BMO economist shares his thoughts
The Canadian housing market will disproportionately feel the impact of higher interest rates for the rest of this year, according to a new analysis by Robert Kavcic, senior economist and director of economics at BMO.
“The Canadian housing market is running headlong into higher interest rates, and the next few months could be telling,” Kavcic said. “Fundamentally, it will still take a number of months for variable rates to rise enough to bite, and for low-rate pre-approvals to roll off.
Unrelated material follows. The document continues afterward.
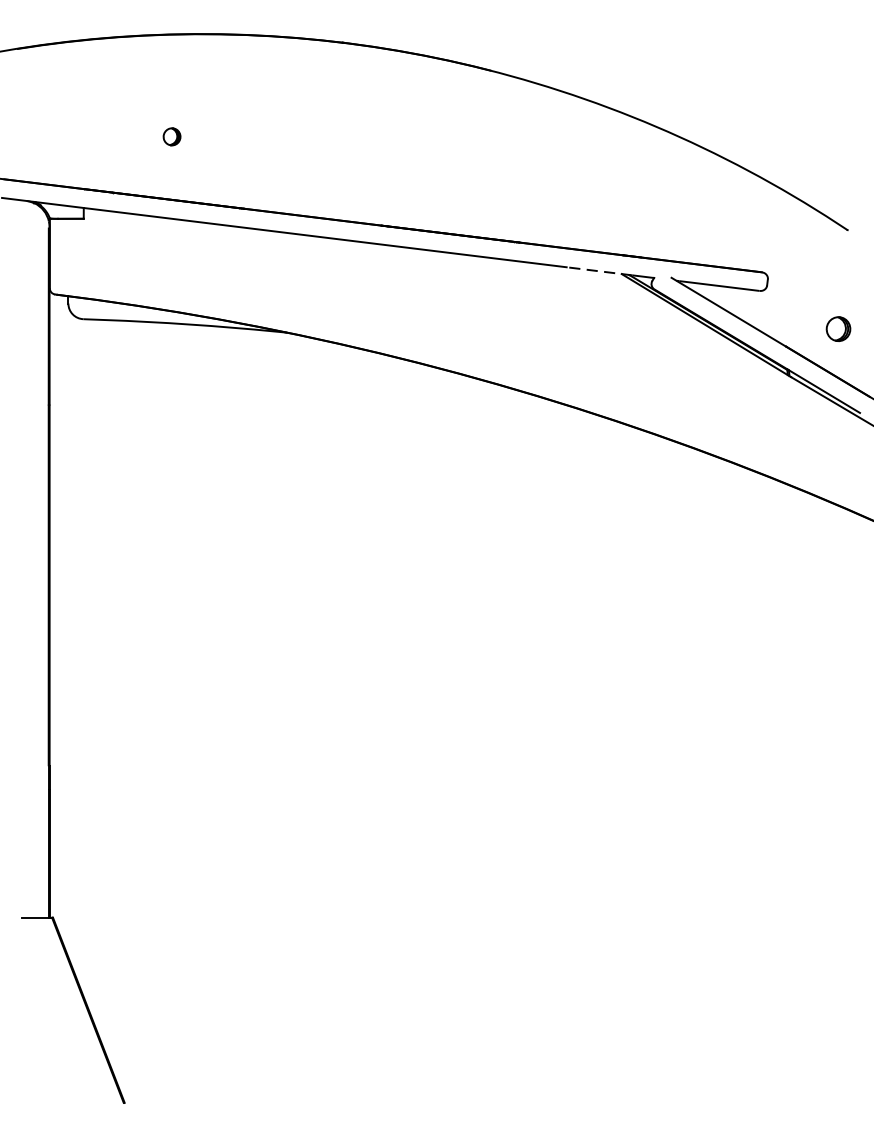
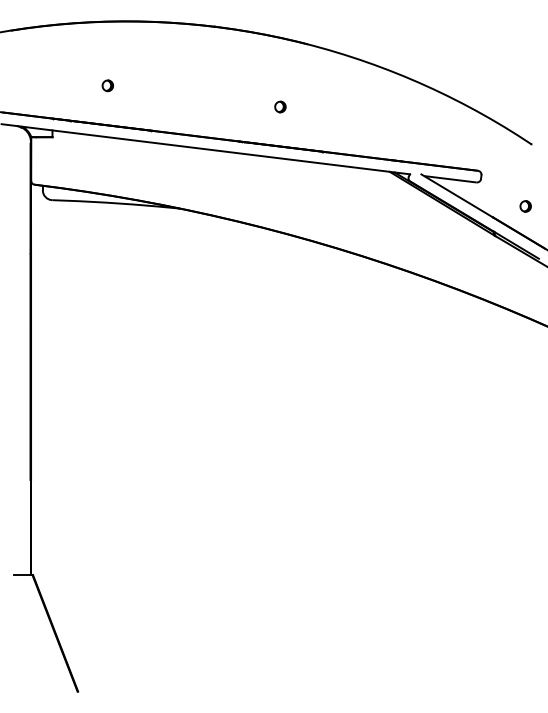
part: (447, 169) -> (280, 106), added
line: (600, 271) -> (376, 170), dashed -> solid
part: (838, 329) -> (525, 206), size x0.71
But, sentiment can change in a hurry.”
A major factor that might drive this shift in sentiment is demand, which has accelerated amid a widespread desire to lock in “cycle-low” mortgage rates and fears of steady price growth – all despite supply being held back by those fears.
Read more: Bank of Canada hike: Have borrowers’ views on the market changed?
“Sentiment can change in a hurry, and this market could find balance very quickly the moment that it senses softer prices,” Kavcic said.
However, the economist stressed that the market is not yet at that point, considering that inventory is just at a record low of 1.6 months’ worth of supply at the current sales pace.
The MLS home price index registered its strongest monthly gain at 3.5% in February, pushing national price growth to 29.2% year over year, 39.5% annualized over the past six months, and 44% annualized over the past three months.
These trends will likely dominate the dynamics between the housing market and the central bank’s interest rates, beyond any other factor, Kavcic warned.
“We’ve long been sympathetic to some of the issues on the supply side. But, when prices are going parabolic at a near-50% annualized clip, expectations have rooted, investors are driving most of the incremental demand, and Canadians are buying pre-sale condos halfway across the country, those longer-term issues become somewhat trivial,” Kavcic said.